The Illinois Trade Secrets Act (“ITSA”), which is consistent with both other states that have adopted the Uniform Trade Secrets Act and the federal Defend Trade Secrets Act, allows the recovery of attorneys’ fees for a party who has been forced to defend against a trade secret claim made in bad faith. See 765 ILCS 1065/5. This fee shifting provision provides an important mechanism to obtain relief for defendants who are forced to incur significant legal fees fighting baseless claims.
In a recent decision of the 1st Appellate District of Illinois, Multimedia Sales & Marketing, Inc. v. Marison Marzullo, et al., 2020 IL App (1st) 191790, the court affirmed the award of attorneys’ fees incurred by defendants under the bad faith fee shifting provision of the ITSA. Plaintiff Multimedia Sales & Marketing, Inc. (“MSM”) sued one of its competitors, Radio Advertising, Inc. (“RAI”) and three of its former employees who joined RAI, alleging that the former employees misappropriated trade secrets and used such information to solicit MSM’s customers. MSM and RAI compete to sell radio advertising time to businesses. The alleged trade secrets at issue were sales lead lists of potential and former purchasers of such advertising time.
MSM’s former employees admitted to taking the sales leads and using them at RAI, but disputed that such information was confidential, let alone a trade secret. The former employees were right. MSM’s owner and president, as well as its director, both testified that the sales lead lists were disclosed to the radio stations for which MSM sought to sell air time.
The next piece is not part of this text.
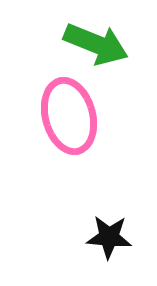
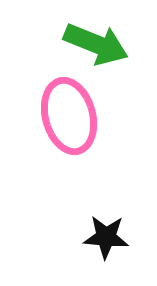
black star: moved 3 px left
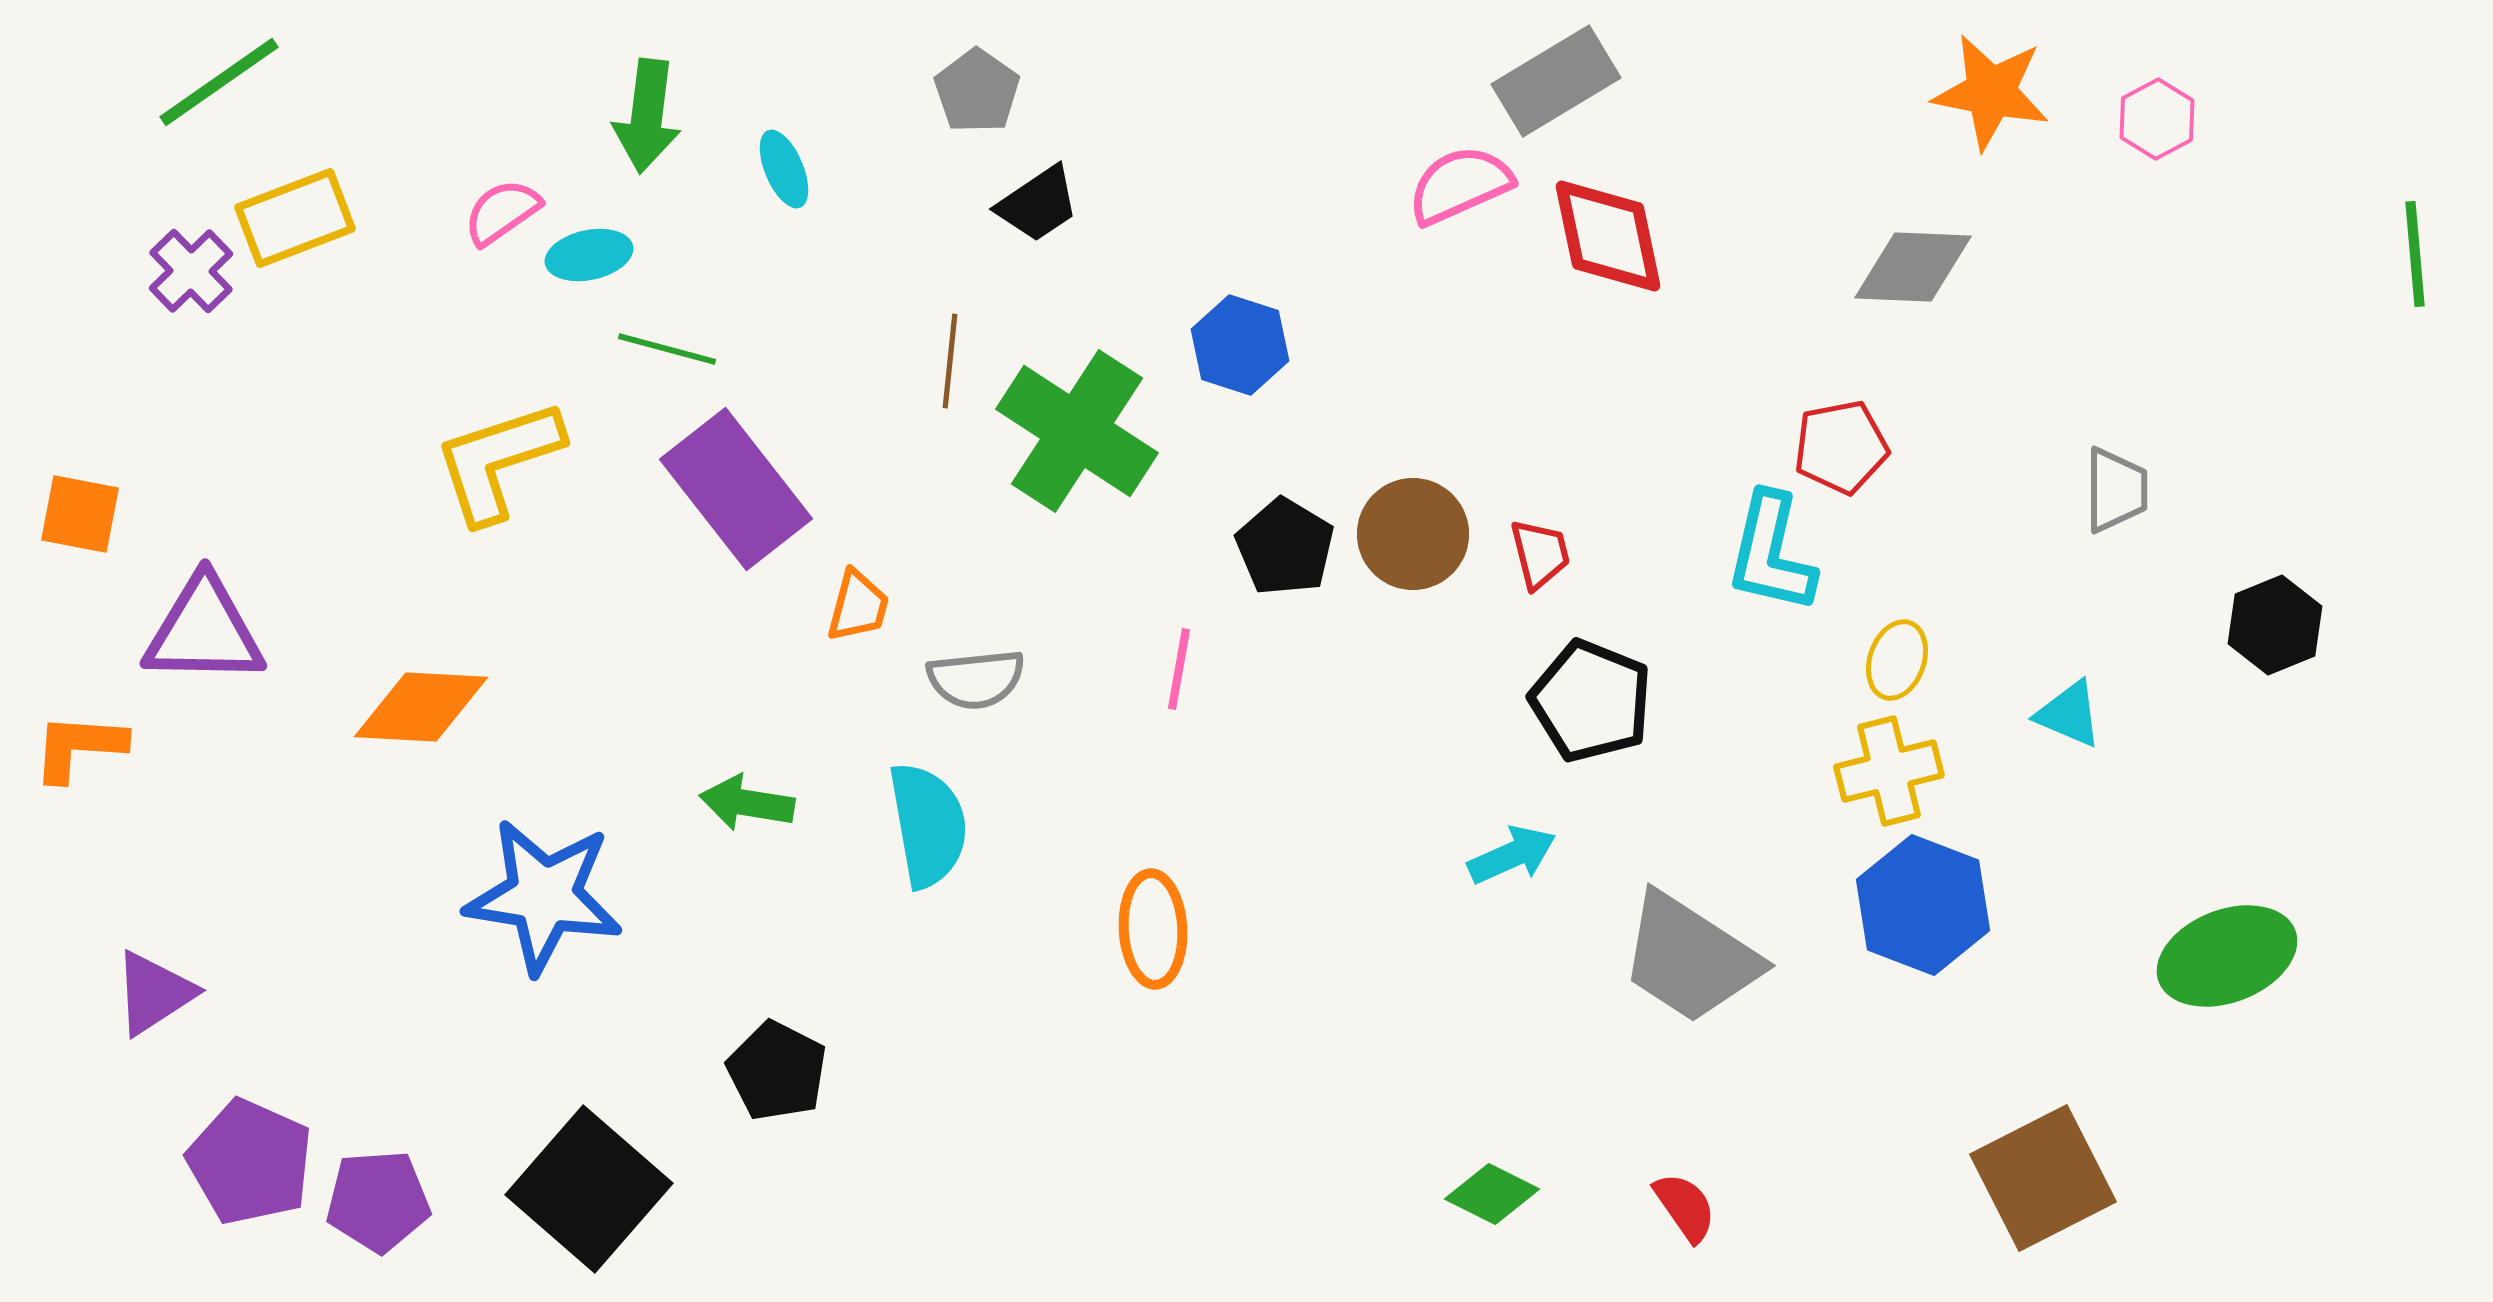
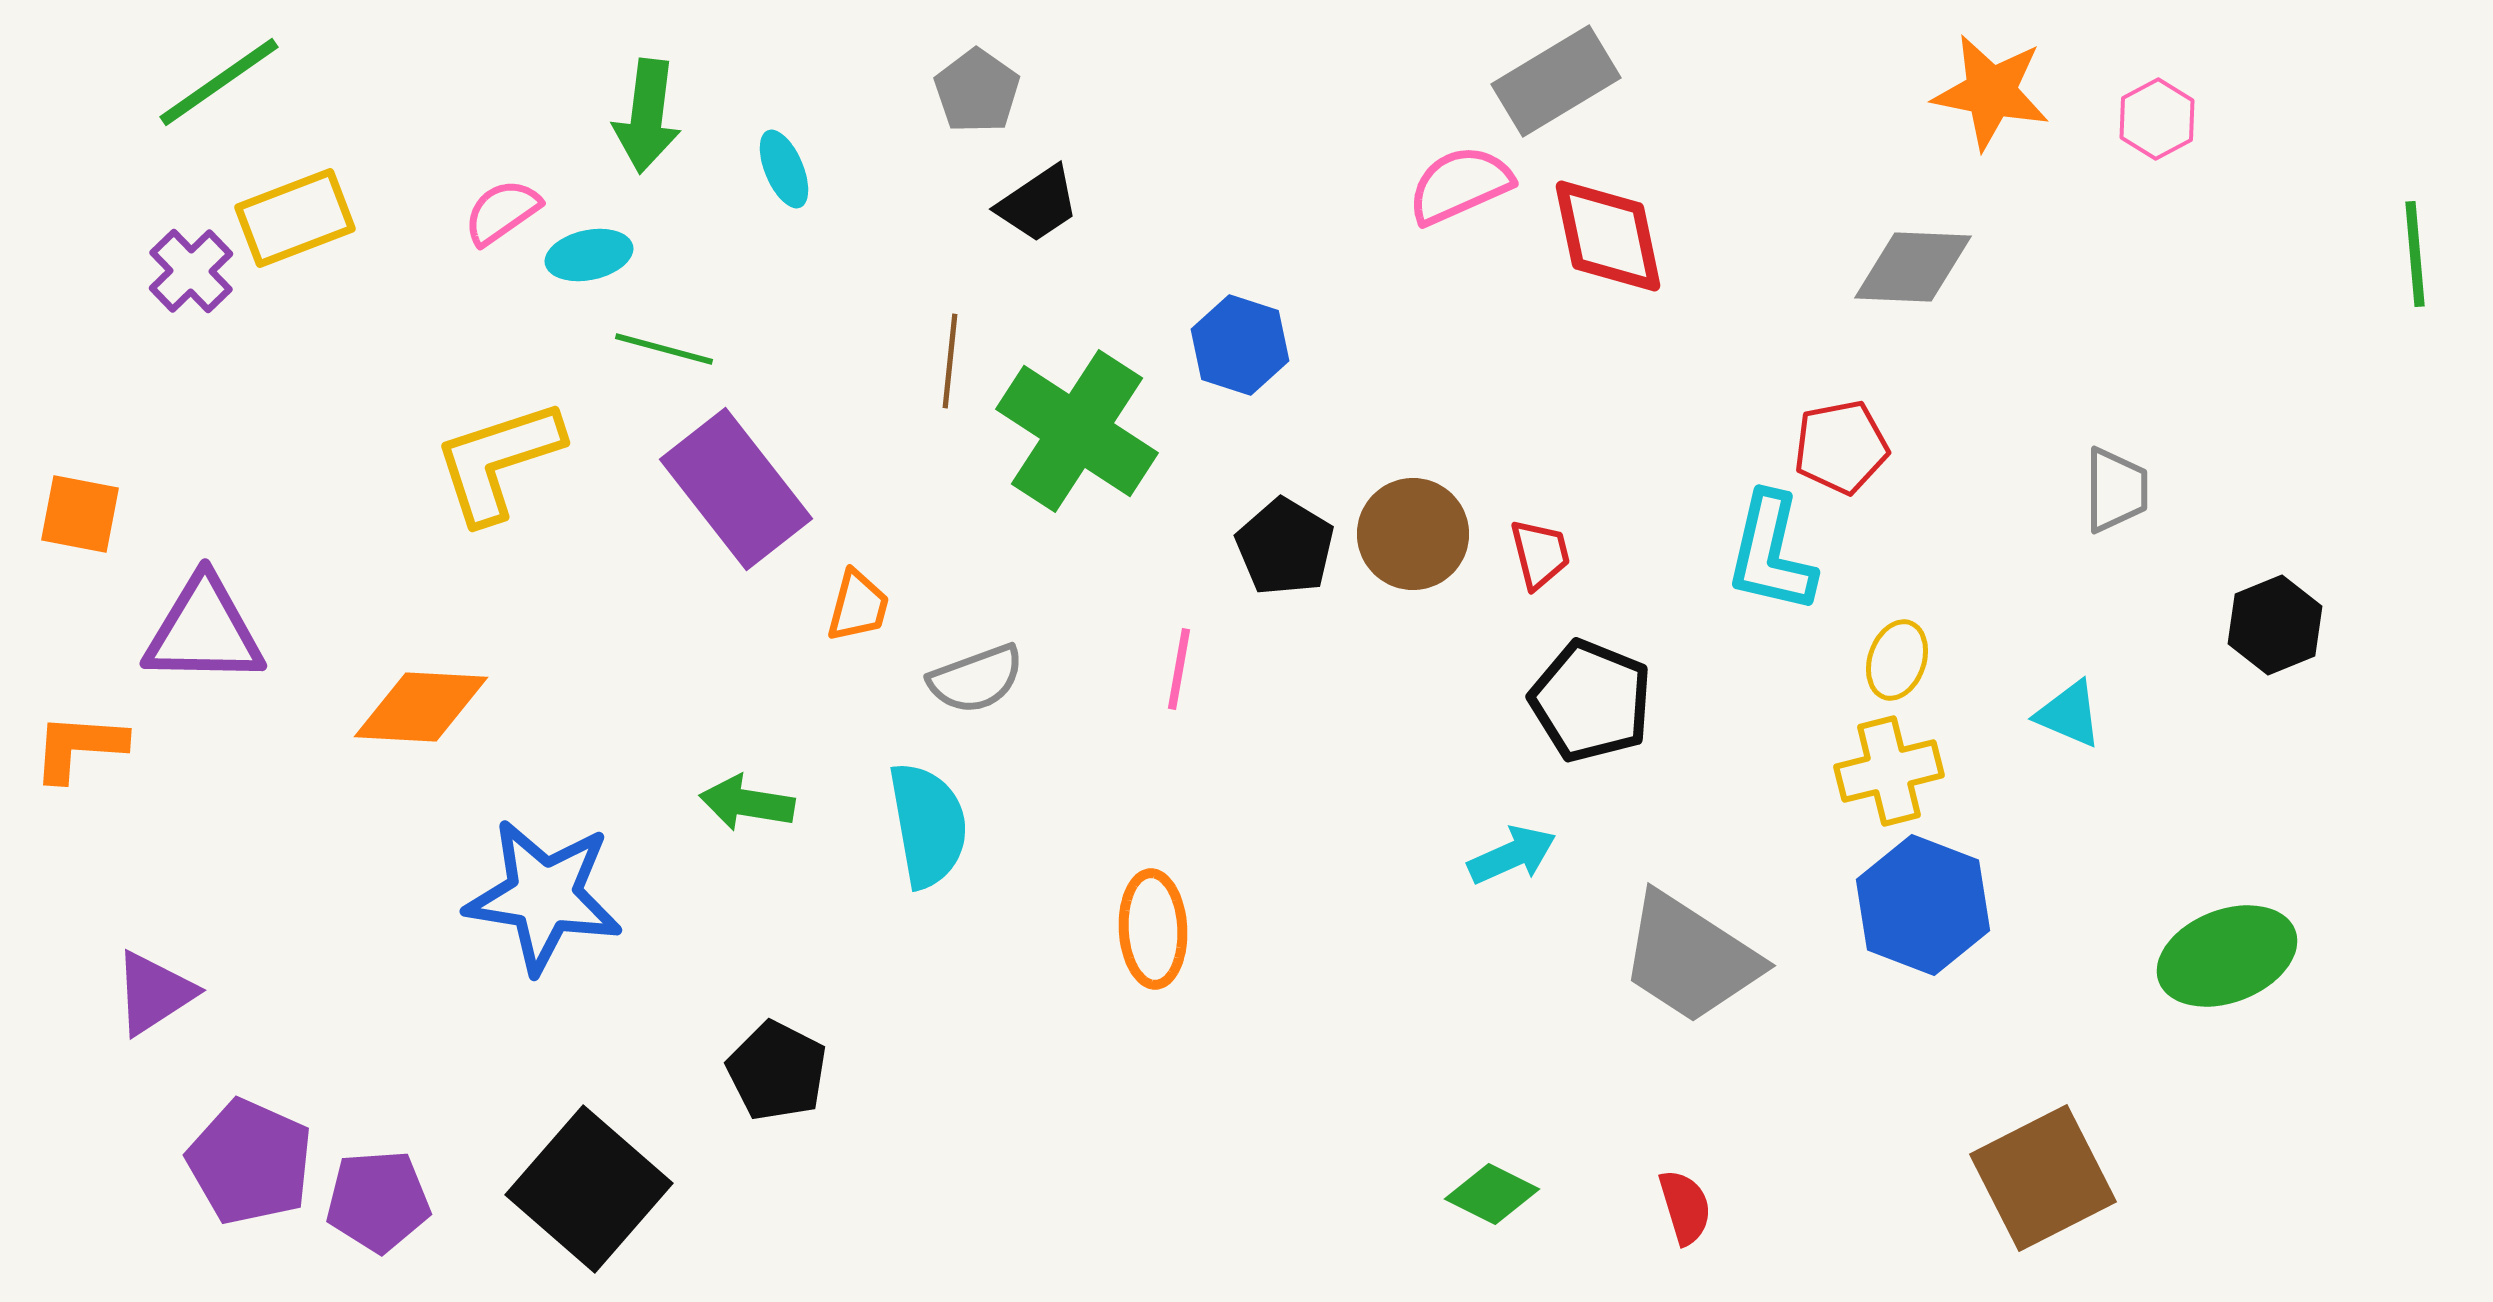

Based on this undisputed testimony, the trial court entered summary judgment and awarded defendants their attorneys’ fees under the bad faith fee shifting provision of the ITSA.
On appeal, the court affirmed the decision of the lower court. Pertinent to the award of attorneys’ fees, the appellate court borrowed from Illinois Supreme Court Rule 137, which allows the court to penalize claimants who bring vexatious, false and/or frivolous filings. Applying Rule 137, the appellate court affirmed the trial court’s holding that MSM’s trade secret claims were “never well-grounded in fact or warranted by existing law or an argument to extend existing law.”
The Multimedia Sales & Marketing, Inc. decision is important for at least three reasons. First, as we have often counseled in this blog, owners of trade secrets must take reasonable efforts to protect the secrecy of their trade secrets. A failure to do so will negate a potential statutory cause of action to address theft and misuse of such information. Second, a plaintiff should obtain competent legal counsel before bringing suit under the ITSA or DTSA (or any other state’s adoption of the Uniform Trade Secrets Act) to make sure that its information meets the statutory definition of a trade secret before making a claim for misappropriation. Finally, the decision provides helpful authority to defendants who have been forced to incur significant costs and fees defending against misappropriation claims that should have never been filed, or that should have been promptly dismissed after facts undermining the claims were discovered.